··· EXERCISE DATA ···
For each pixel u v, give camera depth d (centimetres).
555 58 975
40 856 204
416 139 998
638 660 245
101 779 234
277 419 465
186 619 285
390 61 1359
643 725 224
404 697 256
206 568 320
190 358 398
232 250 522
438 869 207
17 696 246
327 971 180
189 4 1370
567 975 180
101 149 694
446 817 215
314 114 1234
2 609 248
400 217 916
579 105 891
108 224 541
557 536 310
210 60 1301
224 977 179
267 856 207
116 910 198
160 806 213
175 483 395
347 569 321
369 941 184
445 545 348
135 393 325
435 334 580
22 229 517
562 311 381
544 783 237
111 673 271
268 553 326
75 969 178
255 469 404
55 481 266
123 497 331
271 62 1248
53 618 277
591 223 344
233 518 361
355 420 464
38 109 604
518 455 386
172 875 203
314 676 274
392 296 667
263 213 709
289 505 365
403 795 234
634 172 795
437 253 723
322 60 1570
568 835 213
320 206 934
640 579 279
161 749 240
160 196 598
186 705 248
···
**GOAL OF THE EXERCISE**
Each line, starting with the one containing "210 60 1301" and ending with the last line of the records above, should be reproduced exactly.

**EXERCISE ANSWER**
210 60 1301
224 977 179
267 856 207
116 910 198
160 806 213
175 483 395
347 569 321
369 941 184
445 545 348
135 393 325
435 334 580
22 229 517
562 311 381
544 783 237
111 673 271
268 553 326
75 969 178
255 469 404
55 481 266
123 497 331
271 62 1248
53 618 277
591 223 344
233 518 361
355 420 464
38 109 604
518 455 386
172 875 203
314 676 274
392 296 667
263 213 709
289 505 365
403 795 234
634 172 795
437 253 723
322 60 1570
568 835 213
320 206 934
640 579 279
161 749 240
160 196 598
186 705 248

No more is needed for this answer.